Text section>
☆ ☆ ☆ ☆
Celebration of Scholarship and Creativity

Celebration of Scholarship and Creativity Showcases Student Research Efforts

May 11, 2021
By: WSU News

The 2021 Celebration of Scholarship and Creativity (CSC), an annual event for students to showcase their research and scholarship to the rest of the Worcester State University community, was launched on Wednesday, April 28. Since 2008, the celebration has been a platform for both undergraduate and graduate students to present their work. Normally an in-person event, the program was modified to a digital format due to the COVID-19 pandemic.

This year’s poster and oral presentations focused on an assortment of interesting subjects, including a project by Emma Caneira, a graduate student pursuing occupational therapy, who tackled “The Psychological Impact of SARS-CoV-2 on Undergraduate Students.” Caneira’s objective was to both figure out the general mental state of undergraduate students during this tumultuous time, and determine what specific factors from the pandemic seem to generate anxiety in the students. Based on the survey her participants completed, Caneira found a negative correlation between the pandemic and student mental health, particularly in the ways it created more stress and forcibly changed their ways of life.
☆ ☆ ☆ ☆
Records from a collection
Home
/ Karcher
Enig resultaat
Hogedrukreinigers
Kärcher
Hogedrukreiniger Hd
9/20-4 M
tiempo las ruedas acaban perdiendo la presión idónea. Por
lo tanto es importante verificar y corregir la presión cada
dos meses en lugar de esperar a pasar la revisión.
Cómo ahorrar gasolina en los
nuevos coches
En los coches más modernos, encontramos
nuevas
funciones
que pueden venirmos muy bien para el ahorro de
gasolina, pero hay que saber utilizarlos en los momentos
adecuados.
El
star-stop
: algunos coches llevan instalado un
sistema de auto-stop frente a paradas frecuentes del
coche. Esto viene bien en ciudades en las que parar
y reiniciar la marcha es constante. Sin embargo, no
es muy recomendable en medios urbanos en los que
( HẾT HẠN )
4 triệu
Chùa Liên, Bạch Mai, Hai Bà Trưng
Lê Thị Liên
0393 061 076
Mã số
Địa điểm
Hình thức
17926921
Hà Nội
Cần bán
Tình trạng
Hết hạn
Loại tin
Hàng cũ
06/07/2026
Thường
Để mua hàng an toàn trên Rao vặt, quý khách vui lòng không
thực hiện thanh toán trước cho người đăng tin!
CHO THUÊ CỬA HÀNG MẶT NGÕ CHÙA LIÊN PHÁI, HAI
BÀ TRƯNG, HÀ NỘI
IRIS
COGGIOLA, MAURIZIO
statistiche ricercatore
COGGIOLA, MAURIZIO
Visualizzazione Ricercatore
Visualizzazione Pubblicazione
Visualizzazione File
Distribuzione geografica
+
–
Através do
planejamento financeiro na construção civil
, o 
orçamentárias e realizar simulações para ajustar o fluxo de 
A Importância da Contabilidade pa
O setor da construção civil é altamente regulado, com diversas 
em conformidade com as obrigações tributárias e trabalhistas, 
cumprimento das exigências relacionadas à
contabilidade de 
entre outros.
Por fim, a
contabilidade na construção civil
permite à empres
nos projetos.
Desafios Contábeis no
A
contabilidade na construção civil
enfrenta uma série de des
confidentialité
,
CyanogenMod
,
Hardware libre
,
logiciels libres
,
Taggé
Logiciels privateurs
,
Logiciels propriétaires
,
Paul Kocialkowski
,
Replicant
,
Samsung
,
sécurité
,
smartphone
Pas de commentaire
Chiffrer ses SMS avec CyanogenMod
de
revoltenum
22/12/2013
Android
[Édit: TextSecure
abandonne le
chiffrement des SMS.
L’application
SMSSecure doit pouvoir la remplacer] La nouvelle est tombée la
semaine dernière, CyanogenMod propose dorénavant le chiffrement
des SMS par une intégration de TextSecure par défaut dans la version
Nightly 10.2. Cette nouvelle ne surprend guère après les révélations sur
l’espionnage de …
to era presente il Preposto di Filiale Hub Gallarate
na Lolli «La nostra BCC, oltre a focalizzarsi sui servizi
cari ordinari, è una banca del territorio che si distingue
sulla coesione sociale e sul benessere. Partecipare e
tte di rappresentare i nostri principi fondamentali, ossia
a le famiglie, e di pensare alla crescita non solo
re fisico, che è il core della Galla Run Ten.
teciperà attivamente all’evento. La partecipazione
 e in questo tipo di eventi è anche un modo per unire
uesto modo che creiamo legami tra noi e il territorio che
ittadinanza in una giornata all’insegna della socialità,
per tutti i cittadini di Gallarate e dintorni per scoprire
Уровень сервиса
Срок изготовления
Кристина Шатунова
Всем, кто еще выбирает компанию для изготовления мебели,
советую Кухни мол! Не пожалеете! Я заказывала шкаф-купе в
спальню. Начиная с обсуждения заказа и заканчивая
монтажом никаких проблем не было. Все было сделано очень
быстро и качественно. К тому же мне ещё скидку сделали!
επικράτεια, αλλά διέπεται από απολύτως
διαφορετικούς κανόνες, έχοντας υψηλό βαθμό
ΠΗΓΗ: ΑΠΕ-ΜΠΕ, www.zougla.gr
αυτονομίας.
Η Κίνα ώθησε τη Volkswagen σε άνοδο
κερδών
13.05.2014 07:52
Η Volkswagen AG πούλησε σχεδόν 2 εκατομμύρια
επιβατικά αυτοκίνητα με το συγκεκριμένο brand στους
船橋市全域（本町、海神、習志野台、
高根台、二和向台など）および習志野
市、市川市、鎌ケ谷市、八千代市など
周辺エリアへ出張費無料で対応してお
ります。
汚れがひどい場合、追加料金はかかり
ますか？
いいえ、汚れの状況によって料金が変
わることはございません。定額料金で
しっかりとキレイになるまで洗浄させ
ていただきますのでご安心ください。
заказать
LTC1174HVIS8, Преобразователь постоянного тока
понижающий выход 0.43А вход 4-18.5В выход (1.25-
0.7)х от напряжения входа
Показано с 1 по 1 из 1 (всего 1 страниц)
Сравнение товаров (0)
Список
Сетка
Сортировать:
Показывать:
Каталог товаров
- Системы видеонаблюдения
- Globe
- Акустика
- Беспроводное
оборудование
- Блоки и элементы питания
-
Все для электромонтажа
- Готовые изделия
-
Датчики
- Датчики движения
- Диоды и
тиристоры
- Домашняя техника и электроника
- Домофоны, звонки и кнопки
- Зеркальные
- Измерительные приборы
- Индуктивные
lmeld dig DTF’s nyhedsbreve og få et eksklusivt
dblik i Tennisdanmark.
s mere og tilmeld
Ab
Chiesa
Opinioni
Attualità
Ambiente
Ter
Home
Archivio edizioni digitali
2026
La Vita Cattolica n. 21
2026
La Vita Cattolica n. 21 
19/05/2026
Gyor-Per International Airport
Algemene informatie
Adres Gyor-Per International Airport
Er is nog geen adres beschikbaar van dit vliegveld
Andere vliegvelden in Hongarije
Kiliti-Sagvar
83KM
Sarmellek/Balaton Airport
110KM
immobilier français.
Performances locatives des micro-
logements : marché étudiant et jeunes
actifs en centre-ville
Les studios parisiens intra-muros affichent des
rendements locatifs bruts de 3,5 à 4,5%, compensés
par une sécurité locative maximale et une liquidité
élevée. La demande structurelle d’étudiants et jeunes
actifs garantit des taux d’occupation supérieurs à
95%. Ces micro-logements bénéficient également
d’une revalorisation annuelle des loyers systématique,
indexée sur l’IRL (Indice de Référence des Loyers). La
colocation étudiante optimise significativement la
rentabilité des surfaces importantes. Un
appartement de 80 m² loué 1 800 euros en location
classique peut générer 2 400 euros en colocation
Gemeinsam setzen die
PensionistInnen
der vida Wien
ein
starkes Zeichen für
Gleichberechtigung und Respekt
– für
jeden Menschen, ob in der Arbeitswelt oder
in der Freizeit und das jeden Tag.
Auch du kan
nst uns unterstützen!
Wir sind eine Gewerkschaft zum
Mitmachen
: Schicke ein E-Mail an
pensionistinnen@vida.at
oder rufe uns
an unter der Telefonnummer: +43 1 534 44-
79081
☆ ☆ ☆ ☆
Problem set>
**1)** Rewrite the article on the Celebration of Scholarship and Creativity, everything from "May 11, 2021" down to "the COVID-19 pandemic.", switching "digital" to "virtual".
**2)** Answer these questions from the article on the Celebration of Scholarship and Creativity:
(a) On what day and date was the 2021 celebration launched?
(b) Since what year has the celebration served as a platform for students to present their work?
(c) What field is Emma Caneira pursuing as a graduate student?

Activity answers>
**1)**
May 11, 2021
By: WSU News

The 2021 Celebration of Scholarship and Creativity (CSC), an annual event for students to showcase their research and scholarship to the rest of the Worcester State University community, was launched on Wednesday, April 28. Since 2008, the celebration has been a platform for both undergraduate and graduate students to present their work. Normally an in-person event, the program was modified to a virtual format due to the COVID-19 pandemic.

**2)**
(a) Wednesday, April 28
(b) 2008
(c) Occupational therapy